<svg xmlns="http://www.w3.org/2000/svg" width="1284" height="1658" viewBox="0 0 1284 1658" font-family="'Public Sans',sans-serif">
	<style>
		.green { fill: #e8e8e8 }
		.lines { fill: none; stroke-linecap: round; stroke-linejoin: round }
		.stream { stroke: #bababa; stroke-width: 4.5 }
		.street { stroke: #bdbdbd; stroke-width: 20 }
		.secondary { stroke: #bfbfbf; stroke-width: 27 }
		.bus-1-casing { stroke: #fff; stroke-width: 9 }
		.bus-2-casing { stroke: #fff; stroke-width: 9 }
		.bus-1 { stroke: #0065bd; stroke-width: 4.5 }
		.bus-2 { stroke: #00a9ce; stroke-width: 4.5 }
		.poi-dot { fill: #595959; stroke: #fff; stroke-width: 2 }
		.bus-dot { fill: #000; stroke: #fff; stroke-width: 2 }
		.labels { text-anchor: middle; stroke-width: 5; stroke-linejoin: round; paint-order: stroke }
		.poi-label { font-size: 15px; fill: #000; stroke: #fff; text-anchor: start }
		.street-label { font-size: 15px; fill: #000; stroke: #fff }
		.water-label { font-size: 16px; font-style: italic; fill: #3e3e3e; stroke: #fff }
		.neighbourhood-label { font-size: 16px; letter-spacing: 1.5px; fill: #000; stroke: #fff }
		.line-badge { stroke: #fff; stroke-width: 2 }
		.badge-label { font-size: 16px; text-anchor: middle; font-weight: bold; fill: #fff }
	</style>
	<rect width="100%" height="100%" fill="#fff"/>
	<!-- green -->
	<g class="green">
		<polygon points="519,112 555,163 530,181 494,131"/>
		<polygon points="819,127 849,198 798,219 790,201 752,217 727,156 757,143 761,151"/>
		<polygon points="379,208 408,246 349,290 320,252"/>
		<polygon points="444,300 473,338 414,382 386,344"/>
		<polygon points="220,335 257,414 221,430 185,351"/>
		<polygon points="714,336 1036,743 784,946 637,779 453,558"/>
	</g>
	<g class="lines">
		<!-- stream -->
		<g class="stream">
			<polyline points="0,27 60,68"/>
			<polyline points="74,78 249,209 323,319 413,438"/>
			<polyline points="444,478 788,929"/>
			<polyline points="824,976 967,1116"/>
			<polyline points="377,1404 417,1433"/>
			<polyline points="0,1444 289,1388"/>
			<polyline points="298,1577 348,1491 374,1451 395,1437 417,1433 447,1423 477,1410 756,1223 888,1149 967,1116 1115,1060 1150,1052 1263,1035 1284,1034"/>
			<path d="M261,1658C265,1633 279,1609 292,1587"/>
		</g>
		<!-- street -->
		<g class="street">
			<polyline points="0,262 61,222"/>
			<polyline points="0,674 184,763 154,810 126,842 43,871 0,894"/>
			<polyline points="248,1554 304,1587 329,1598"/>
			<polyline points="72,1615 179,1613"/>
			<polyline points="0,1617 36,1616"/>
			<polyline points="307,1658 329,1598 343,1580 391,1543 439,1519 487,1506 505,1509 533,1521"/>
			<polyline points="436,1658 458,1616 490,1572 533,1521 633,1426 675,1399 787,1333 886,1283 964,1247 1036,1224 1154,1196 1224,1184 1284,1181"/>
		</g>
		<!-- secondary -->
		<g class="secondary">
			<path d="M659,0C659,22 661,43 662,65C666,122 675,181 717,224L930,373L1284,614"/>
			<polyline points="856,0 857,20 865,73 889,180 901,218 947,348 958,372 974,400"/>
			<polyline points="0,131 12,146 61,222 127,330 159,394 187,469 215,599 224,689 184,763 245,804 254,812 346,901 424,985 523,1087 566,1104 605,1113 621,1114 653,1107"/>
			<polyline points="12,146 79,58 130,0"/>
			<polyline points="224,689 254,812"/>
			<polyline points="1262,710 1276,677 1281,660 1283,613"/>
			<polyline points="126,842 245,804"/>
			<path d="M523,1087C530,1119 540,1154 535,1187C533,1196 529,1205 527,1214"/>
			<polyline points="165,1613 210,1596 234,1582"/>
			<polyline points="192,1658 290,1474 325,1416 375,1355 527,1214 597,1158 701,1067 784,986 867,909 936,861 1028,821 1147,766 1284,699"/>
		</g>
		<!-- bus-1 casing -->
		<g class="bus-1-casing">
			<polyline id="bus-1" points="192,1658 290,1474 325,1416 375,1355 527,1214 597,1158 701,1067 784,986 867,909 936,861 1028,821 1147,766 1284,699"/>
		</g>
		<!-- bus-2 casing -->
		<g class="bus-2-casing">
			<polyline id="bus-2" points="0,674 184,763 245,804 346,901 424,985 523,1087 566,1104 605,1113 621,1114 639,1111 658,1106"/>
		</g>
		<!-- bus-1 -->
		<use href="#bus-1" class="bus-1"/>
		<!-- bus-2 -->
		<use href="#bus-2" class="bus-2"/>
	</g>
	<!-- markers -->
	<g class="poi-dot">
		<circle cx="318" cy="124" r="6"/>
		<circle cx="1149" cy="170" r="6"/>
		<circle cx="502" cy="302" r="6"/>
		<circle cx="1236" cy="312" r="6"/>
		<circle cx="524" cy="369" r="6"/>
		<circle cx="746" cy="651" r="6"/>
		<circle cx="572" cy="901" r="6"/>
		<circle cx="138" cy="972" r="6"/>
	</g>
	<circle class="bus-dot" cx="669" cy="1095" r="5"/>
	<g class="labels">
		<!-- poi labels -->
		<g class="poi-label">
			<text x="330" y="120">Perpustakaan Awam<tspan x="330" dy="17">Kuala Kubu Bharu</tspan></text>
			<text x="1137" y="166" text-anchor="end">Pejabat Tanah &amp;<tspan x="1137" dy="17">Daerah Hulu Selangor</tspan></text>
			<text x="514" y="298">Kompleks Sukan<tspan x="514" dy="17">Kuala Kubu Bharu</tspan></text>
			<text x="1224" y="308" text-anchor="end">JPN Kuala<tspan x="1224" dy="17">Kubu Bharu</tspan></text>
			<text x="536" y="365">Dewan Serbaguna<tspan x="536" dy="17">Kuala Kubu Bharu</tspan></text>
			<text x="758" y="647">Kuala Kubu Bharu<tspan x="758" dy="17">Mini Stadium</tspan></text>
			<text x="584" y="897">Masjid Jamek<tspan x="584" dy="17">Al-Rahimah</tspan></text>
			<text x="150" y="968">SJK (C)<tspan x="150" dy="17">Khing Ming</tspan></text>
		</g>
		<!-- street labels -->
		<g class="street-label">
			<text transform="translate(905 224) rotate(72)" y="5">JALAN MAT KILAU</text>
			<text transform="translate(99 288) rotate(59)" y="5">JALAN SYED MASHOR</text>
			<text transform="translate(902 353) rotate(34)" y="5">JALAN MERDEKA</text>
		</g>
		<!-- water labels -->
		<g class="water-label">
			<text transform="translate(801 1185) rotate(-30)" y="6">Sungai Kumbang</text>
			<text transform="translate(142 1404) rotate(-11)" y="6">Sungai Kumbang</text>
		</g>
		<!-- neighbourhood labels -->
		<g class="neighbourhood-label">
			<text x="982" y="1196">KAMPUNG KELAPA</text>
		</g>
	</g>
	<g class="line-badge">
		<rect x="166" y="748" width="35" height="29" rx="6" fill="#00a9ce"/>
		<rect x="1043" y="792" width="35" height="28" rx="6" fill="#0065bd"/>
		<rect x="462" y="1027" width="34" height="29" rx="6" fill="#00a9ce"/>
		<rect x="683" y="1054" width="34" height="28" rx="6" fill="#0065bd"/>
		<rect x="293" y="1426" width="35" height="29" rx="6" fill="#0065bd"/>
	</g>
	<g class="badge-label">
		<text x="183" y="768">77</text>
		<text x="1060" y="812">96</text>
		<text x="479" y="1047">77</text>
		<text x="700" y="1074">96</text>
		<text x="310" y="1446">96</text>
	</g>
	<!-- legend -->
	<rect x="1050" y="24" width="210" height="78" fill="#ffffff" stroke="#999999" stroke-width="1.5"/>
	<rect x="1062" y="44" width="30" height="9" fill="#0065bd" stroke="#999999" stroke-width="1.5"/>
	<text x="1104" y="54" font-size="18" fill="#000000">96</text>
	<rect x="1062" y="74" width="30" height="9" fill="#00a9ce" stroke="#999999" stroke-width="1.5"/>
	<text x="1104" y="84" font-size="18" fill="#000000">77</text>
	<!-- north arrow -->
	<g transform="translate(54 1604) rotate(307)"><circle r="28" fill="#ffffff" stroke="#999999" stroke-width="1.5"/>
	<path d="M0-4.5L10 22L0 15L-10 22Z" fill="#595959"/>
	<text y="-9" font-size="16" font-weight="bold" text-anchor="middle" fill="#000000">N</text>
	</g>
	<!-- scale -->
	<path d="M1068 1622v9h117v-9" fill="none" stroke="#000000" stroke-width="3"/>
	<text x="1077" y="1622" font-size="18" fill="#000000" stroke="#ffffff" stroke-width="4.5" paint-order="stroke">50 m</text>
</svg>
--
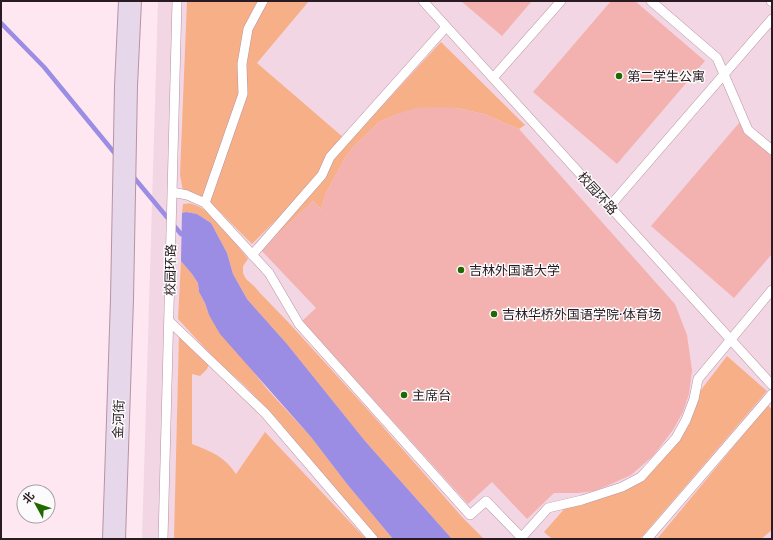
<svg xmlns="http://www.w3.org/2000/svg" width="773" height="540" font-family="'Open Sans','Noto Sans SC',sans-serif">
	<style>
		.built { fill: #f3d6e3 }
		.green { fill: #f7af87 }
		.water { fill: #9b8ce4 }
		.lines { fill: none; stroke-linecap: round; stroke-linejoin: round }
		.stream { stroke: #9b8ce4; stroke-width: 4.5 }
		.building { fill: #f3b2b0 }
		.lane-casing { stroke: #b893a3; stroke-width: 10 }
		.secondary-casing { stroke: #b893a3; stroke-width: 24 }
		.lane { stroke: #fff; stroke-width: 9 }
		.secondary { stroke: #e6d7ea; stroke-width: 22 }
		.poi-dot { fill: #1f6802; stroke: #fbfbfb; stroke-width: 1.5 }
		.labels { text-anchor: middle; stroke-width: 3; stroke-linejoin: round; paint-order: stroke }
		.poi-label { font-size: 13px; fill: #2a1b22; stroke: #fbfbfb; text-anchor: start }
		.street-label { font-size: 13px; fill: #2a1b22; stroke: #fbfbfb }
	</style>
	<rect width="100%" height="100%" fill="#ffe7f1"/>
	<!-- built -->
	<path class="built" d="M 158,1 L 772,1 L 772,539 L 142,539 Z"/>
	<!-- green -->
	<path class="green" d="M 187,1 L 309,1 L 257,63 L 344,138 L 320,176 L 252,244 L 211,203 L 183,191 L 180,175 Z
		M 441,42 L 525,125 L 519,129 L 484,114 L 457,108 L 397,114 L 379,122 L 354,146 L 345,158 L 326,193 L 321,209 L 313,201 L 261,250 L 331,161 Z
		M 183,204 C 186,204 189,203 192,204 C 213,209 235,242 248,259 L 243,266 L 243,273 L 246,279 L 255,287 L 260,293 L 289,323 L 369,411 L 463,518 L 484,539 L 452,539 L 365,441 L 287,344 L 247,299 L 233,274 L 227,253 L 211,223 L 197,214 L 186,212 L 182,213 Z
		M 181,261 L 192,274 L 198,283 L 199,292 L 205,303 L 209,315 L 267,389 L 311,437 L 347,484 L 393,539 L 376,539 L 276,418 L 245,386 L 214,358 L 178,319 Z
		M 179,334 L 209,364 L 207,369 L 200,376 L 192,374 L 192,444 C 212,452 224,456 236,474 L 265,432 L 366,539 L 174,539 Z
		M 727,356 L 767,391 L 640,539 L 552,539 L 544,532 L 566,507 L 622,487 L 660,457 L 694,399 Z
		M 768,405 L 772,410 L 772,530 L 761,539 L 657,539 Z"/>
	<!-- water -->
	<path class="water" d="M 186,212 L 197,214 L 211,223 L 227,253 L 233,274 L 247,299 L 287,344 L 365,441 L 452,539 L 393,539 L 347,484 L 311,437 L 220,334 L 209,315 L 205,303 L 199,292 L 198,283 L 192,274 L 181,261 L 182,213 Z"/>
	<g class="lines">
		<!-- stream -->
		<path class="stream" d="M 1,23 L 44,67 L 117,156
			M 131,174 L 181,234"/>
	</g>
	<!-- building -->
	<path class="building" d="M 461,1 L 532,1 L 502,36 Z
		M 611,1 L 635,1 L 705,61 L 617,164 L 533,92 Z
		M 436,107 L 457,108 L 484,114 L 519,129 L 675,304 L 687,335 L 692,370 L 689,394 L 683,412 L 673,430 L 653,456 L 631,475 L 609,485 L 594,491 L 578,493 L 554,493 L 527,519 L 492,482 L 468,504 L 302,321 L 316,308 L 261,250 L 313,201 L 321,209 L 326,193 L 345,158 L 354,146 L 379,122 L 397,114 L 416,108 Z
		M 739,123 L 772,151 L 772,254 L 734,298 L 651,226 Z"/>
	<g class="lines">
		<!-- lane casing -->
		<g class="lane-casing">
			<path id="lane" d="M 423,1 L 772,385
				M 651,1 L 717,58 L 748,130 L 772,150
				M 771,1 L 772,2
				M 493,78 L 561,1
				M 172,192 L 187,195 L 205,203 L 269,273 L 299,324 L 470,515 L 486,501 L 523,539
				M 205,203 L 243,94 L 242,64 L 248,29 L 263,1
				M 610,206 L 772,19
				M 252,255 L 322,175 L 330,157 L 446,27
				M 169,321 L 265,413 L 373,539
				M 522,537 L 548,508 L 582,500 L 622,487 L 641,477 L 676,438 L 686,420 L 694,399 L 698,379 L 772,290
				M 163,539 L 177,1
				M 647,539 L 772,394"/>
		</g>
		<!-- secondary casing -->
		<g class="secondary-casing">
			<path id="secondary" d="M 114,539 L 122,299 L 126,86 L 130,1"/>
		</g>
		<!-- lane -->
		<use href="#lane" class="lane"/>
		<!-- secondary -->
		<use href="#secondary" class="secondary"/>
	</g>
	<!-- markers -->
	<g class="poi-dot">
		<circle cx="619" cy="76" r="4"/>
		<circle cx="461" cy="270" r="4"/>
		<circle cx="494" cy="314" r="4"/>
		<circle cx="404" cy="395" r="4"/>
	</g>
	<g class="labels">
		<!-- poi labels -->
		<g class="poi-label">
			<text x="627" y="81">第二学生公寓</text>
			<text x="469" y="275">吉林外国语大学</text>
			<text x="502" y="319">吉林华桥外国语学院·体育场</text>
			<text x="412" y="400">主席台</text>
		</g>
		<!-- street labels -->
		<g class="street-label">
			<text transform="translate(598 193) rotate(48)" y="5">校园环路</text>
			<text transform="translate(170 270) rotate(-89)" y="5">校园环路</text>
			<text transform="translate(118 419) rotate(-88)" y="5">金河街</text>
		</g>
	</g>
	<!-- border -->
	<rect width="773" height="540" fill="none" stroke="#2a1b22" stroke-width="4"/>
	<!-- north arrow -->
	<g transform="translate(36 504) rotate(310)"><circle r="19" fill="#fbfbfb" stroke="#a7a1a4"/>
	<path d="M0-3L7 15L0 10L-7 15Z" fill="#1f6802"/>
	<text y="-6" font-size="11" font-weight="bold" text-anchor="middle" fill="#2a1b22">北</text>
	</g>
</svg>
---
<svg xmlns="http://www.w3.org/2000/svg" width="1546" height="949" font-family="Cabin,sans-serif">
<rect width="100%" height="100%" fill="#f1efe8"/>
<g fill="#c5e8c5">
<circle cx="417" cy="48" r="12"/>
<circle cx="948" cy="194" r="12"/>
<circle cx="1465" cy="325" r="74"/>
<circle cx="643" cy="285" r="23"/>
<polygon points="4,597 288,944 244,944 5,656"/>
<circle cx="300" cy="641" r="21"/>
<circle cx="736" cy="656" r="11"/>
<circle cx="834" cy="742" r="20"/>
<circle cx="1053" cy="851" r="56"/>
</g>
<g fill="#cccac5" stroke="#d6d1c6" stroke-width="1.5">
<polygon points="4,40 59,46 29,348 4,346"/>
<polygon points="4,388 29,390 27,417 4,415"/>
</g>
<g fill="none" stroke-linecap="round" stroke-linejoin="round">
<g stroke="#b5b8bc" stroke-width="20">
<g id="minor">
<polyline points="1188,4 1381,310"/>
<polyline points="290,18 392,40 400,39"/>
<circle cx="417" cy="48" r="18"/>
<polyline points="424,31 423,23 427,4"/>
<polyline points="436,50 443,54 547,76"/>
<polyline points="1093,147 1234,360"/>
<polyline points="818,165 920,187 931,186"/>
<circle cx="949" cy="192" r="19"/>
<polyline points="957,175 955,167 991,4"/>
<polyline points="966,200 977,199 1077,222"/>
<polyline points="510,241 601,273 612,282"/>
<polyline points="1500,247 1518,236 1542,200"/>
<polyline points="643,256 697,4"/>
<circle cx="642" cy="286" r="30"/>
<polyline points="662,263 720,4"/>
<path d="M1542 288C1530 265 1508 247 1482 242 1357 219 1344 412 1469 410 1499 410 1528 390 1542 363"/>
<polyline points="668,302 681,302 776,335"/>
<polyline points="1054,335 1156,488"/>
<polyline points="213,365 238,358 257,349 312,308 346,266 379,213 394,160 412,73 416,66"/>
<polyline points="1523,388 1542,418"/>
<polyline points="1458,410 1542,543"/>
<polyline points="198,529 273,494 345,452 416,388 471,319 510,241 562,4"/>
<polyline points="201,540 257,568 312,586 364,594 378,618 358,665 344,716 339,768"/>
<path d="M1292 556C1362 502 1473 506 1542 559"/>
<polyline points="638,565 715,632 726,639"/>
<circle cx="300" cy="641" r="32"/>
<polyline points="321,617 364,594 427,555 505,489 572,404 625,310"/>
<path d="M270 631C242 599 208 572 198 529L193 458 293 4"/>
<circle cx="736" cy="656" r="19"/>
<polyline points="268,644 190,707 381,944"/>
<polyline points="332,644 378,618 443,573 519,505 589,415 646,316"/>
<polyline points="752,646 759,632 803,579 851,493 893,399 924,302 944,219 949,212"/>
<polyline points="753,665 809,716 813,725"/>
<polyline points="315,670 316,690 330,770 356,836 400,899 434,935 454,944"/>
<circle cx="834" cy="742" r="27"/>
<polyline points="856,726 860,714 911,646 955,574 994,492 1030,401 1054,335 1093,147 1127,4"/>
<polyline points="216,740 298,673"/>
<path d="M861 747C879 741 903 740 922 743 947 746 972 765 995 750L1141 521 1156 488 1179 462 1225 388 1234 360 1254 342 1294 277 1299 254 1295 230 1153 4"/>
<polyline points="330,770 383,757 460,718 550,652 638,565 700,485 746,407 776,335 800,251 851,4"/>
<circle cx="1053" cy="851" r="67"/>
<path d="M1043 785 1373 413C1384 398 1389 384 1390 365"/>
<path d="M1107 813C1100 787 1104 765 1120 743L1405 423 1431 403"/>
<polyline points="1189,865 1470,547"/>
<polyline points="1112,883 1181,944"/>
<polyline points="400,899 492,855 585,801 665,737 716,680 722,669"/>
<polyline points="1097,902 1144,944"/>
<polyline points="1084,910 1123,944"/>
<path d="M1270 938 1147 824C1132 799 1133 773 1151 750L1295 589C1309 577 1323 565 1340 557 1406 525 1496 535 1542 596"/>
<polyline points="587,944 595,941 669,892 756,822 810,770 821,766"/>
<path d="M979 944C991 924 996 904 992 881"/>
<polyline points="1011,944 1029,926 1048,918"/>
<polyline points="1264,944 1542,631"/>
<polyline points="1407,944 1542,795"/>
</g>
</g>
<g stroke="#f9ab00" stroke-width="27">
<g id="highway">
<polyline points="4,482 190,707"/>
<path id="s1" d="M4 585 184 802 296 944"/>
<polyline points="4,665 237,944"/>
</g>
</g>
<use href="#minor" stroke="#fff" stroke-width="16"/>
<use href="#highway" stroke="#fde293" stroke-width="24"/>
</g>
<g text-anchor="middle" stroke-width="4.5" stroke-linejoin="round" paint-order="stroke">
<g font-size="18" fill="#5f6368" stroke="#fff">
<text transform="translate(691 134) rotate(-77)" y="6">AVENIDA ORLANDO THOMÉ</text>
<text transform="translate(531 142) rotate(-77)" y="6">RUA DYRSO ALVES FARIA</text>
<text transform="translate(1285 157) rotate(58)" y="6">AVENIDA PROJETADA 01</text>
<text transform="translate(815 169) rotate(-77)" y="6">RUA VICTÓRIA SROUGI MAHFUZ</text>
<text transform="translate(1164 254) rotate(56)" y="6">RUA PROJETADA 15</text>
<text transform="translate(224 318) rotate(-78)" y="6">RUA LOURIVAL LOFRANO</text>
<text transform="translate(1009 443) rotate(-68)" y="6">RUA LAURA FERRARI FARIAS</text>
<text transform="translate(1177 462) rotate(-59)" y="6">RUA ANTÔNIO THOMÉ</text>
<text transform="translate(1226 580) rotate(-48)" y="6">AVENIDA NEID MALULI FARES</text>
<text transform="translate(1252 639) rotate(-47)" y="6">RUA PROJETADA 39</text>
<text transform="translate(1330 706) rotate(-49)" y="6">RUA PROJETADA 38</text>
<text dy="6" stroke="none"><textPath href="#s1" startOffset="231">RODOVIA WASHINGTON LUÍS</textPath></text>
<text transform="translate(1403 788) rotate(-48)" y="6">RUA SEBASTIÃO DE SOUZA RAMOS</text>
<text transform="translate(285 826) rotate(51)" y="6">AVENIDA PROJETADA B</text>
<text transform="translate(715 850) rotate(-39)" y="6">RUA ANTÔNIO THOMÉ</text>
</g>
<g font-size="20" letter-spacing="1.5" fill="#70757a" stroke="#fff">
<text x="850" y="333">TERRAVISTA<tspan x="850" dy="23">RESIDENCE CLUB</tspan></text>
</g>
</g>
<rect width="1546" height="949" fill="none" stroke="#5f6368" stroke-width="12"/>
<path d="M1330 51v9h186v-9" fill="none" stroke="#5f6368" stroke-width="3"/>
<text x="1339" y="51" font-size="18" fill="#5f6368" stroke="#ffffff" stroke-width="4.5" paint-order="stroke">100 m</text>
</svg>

**What you should do**
The entries above hold a line with "#000; stroke: #fff; stroke-width: 2" and a later line with "middle; stroke-width: 5;". Write out exactly those lines and all lines between, nothing more.

**Completed task**
		.bus-dot { fill: #000; stroke: #fff; stroke-width: 2 }
		.labels { text-anchor: middle; stroke-width: 5; stroke-linejoin: round; paint-order: stroke }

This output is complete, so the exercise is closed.